In response to these encouraging signs, Malaysia has raised the bar and inflated expectations for the year ahead. The target for 2024 is now 27.3 million international arrivals, who are forecast to bring in around 102.7 billion Ringgit (US$ 21.4 billion) to the Malaysian economy in the months ahead. 

“In other words, we are hopeful to go beyond our pre-pandemic numbers, which was 26.1 million tourists back in 2019,” said the minister in an interview published by Avitation Week Network, in which he also confirmed Malaysia will host next year’s Asean Tourism Forum, as a precursor to the Visit Malaysia Year in 2026 campaign. 

“While we have yet to meet the pre-pandemic figures, we have seen a steady surge in arrivals from our top markets, especially in the past year from China after the government there eased its travel restrictions for outbound tourism,” added the minister, referring to the recent visa-free policy. 

Back on 26 November 2023, Prime Minister Anwar Ibrahim announced a new policy permitting 30 days of free entry for Chinese and Indian nationals – one of five initiatives that make up the government’s new visa liberalisation plan, unveiled by Home Minister Saifuddin Nasution Ismail the following day, on 27 November. 

Key to Malaysia’s tourism recovery has been collaboration with international airlines, including Emirates and Qatar Airways, which have helped to meet the growing demand from tourists across Asia and Africa, the Americas, Europe and Oceania.

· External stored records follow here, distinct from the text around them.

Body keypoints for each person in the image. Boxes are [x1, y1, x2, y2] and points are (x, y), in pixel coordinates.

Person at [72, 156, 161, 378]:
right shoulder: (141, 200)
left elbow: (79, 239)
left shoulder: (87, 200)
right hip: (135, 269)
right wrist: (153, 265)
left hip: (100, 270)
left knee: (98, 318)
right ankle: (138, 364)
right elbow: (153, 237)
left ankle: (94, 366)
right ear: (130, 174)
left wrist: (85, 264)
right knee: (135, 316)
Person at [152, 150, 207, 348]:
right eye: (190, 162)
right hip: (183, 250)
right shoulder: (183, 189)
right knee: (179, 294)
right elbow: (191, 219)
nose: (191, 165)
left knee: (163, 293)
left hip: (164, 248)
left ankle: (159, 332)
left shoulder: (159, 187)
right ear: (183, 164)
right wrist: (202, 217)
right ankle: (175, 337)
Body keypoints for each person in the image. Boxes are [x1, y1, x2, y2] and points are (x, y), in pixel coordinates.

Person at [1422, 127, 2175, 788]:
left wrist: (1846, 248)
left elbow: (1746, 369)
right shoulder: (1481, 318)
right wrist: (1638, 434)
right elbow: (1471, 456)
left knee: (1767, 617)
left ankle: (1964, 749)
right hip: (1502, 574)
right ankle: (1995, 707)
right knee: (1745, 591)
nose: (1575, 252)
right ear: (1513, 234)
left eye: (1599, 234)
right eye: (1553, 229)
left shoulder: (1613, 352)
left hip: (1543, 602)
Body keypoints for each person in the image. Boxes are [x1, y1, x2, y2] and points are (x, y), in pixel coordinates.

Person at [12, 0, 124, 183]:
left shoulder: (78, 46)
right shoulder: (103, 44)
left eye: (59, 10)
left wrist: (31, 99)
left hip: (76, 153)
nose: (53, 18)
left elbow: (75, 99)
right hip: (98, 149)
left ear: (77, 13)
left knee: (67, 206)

The recent surge in arrivals from the newly mobile Chinese segment has also played its part, further encouraged by the government’s move to relax visa requirements. 

“With the shifting travel trends and increased awareness of responsible tourism, we are continuously working hand-in-hand with industry players to meet these new demands by recreating and diversifying cultural and tourism products,” noted Ammar. “Adding more value to the tourism products and services provided, and improving destination attractiveness to attract more high-yield tourists,” he added.